Pour Chevallier (2007), le service public passe d’une conception organique, où ce service était considéré comme une institution chargée d’assurer une mission pour le compte de celle-ci, à une conception fonctionnelle, où le service public est devenu une prestation fournie à la population pour satisfaire l’intérêt général. L’uniformité de la règle administrative assure alors la neutralité du service public. Dès lors qu’on applique les principes d’un management privé aux services publics, les spécificités de ce service public impliquant des règles particulières de gestion en termes de statut juridique des organisations qui le constituent, de statuts des personnels et de compétences professionnelles et des métiers sont abandonnées (Worms, 2006). La notion d’usager laisse place à celle de clients, de consommateurs (Chevallier, 2007) qui attendent de l’administration publique efficience et performance.
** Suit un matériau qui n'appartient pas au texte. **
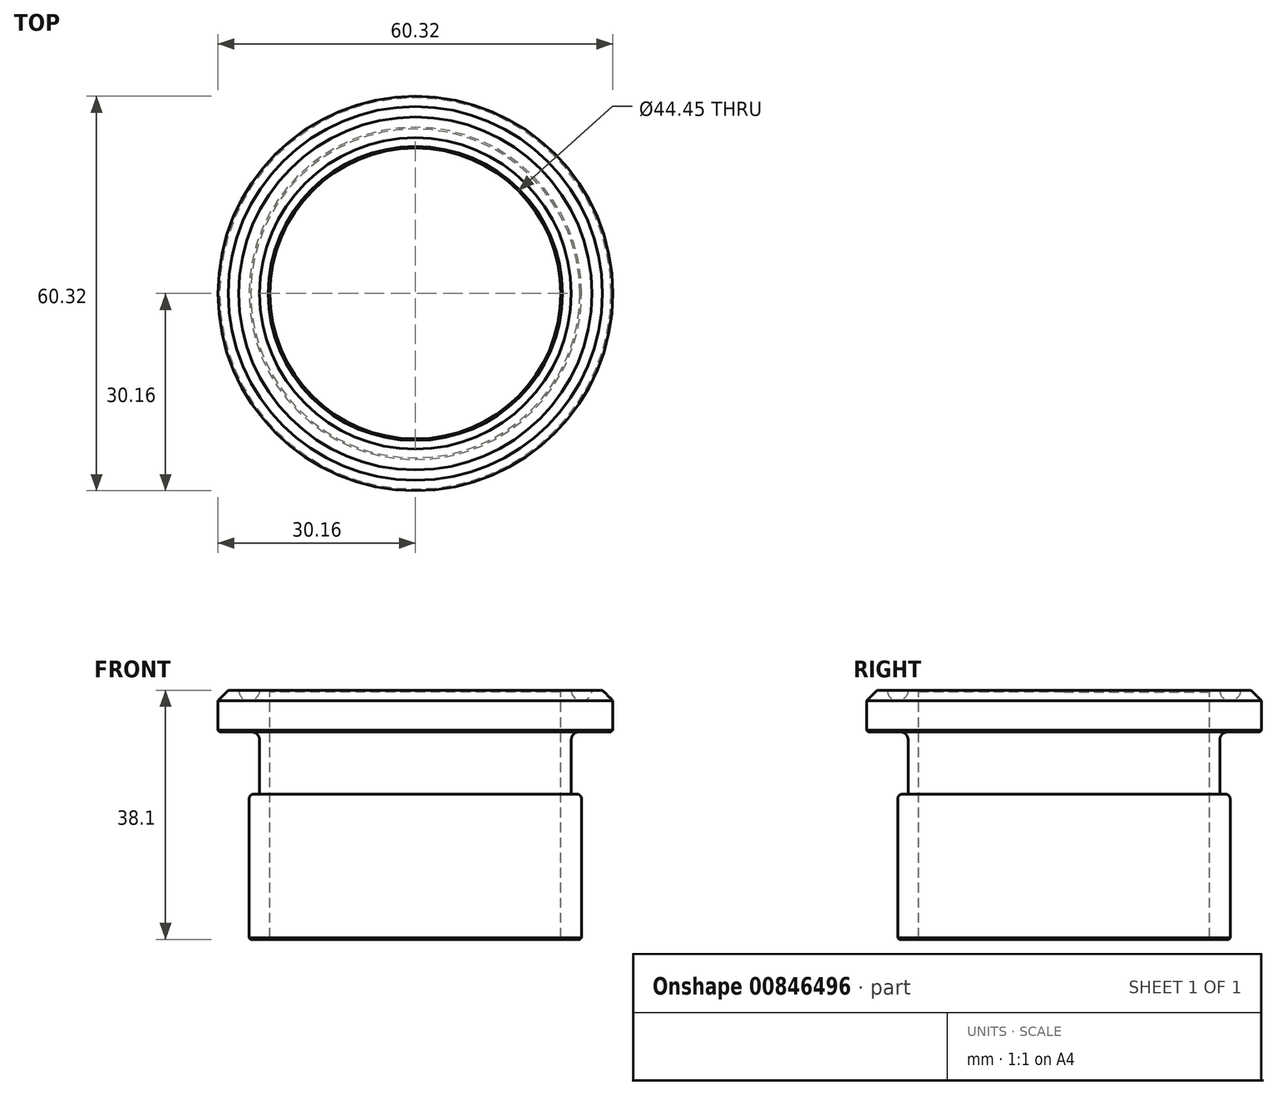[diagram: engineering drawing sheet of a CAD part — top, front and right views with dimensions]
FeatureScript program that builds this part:
annotation { "Feature Type Name" : "Feature", "Feature Type Description" : "" }
export const myFeature = defineFeature(function(context is Context, id is Id, definition is map)
    precondition{}
    {
        {
            var Q0;
            Q0=qCreatedBy(makeId("Front.planeOp"),FACE);
            var sketch = newSketch(context, id + "F0", { "sketchPlane" : qUnion([Q0])});
            skLineSegment(sketch, "E0", {"start": v(-22.23, 0) * mm, "end": v(-22.22, -38.1) * mm});
            skLineSegment(sketch, "E1", {"start": v(-22.22, -38.1) * mm, "end": v(-25.4, -38.1) * mm});
            skLineSegment(sketch, "E2", {"start": v(-25.4, -38.1) * mm, "end": v(-25.4, -16.64) * mm});
            skLineSegment(sketch, "E3", {"start": v(-24.64, -15.88) * mm, "end": v(-23.81, -15.88) * mm});
            skLineSegment(sketch, "E4", {"start": v(-23.81, -15.88) * mm, "end": v(-23.81, -6.35) * mm});
            skLineSegment(sketch, "E5", {"start": v(-23.81, -6.35) * mm, "end": v(-30.16, -6.35) * mm});
            skLineSegment(sketch, "E6", {"start": v(-30.16, -6.35) * mm, "end": v(-30.16, -1.59) * mm});
            skLineSegment(sketch, "E7", {"start": v(-30.16, -1.59) * mm, "end": v(-28.58, 0) * mm});
            skLineSegment(sketch, "E8", {"start": v(-28.58, 0) * mm, "end": v(-26.99, 0) * mm});
            skArc(sketch, "E9", {"start": v(-26.99, 0) * mm, "mid": v(-25.4, -1.59) * mm, "end": v(-23.81, 0) * mm});
            skLineSegment(sketch, "E10.trimOffspring", {"start": v(-23.81, 0) * mm, "end": v(-22.23, 0) * mm});
            skLineSegment(sketch, "E11", {"start": v(0, 14.14) * mm, "end": v(0, -44.43) * mm, "construction": true});
            skPoint(sketch, "E12.visualSharp", {"position": v(-25.4, -15.88) * mm});
            skArc(sketch, "E12.filletArc", {"start": v(-24.64, -15.88) * mm, "mid": v(-25.18, -16.1) * mm, "end": v(-25.4, -16.64) * mm});
            skSolve(sketch);
        }
        {
            var Q0;
            Q0=makeQuery(id+"F0.imprint","IMPRINT",FACE,{"disambiguationData":[TD([[makeQuery(id+"F0.imprint","IMPRINT",EDGE,{"derivedFrom":sQuery(id+"F0.wireOp",EDGE,"E0")}),-1.0]])]});
            var Q1;
            Q1=sQuery(id+"F0.wireOp",EDGE,"E11");
            revolve(context, id + "F1", {"surfaceOperationType" : NewSurfaceOperationType.NEW, "entities" : qUnion([Q0]), "axis" : qUnion([Q1]), "revolveType" : RevolveType.FULL});
        }
        {
            var Q0;
            Q0=makeQuery(id+"F1.opRevolve","SWEPT_EDGE",EDGE,{"disambiguationData":[OSD([sQuery(id+"F0.wireOp",EDGE,"E4"),sQuery(id+"F0.wireOp",EDGE,"E5")])]});
            fillet(context, id + "F2", {"entities" : qUnion([Q0]), "radius" : 1.27 * mm, "tangentPropagation" : true, "allowEdgeOverflow" : false});
        }
        {
            var Q0;
            Q0=makeQuery(id+"F1.opRevolve","SWEPT_EDGE",EDGE,{"disambiguationData":[OSD([sQuery(id+"F0.wireOp",EDGE,"E5"),sQuery(id+"F0.wireOp",EDGE,"E6")])]});
            var Q1;
            Q1=makeQuery(id+"F1.opRevolve","SWEPT_EDGE",EDGE,{"disambiguationData":[OSD([sQuery(id+"F0.wireOp",EDGE,"E1"),sQuery(id+"F0.wireOp",EDGE,"E2")])]});
            var Q2;
            Q2=makeQuery(id+"F1.opRevolve","SWEPT_EDGE",EDGE,{"disambiguationData":[OSD([sQuery(id+"F0.wireOp",EDGE,"E0"),sQuery(id+"F0.wireOp",EDGE,"E10.trimOffspring")])]});
            var Q3;
            Q3=makeQuery(id+"F1.opRevolve","SWEPT_EDGE",EDGE,{"disambiguationData":[OSD([sQuery(id+"F0.wireOp",EDGE,"E0"),sQuery(id+"F0.wireOp",EDGE,"E1")])]});
            chamfer(context, id + "F3", {"entities" : qUnion([Q0, Q1, Q2, Q3]), "width" : 0.25 * mm, "tangentPropagation" : true});
        }
    });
Par exemple, la charte Marianne est adoptée en 2005 pour mesurer, à l’aide d’indicateurs quantitatifs, la qualité de l’accueil physique ou à distance des usagers dans les services administratifs de l’Etat.

Cet accent mis sur les résultats amène à questionner les valeurs-mêmes du service public, celui-ci étant jusqu’alors fondé sur des principes d’équité et de solidarité (Bartoli & al., 2011). La dimension éthique associée à l’idée d’administration au service des citoyens, qui a l’objectif de satisfaire l’intérêt général, n’est pas compatible avec celle de performance en management public, où la rentabilité et le profit sont devenus des buts à atteindre. Bartoli & al. (2011) montrent que cette incompatibilité engendre conflits d’intérêts, non-respect du principe de neutralité, distorsion d’informations, problème d’équité versus égalité. Ces questionnements remettent autant en cause les objectifs poursuivis par le New Public

Management que la pertinence des outils utilisés. Les cadres dirigeants se trouvent de plus en

plus éloignés de ces pressions susceptibles de ne plus garantir la neutralité et l’impartialité du service public (Worms, 2006), faisant trop souvent décaler et peser la responsabilité de performance du service public sur les cadres de proximité.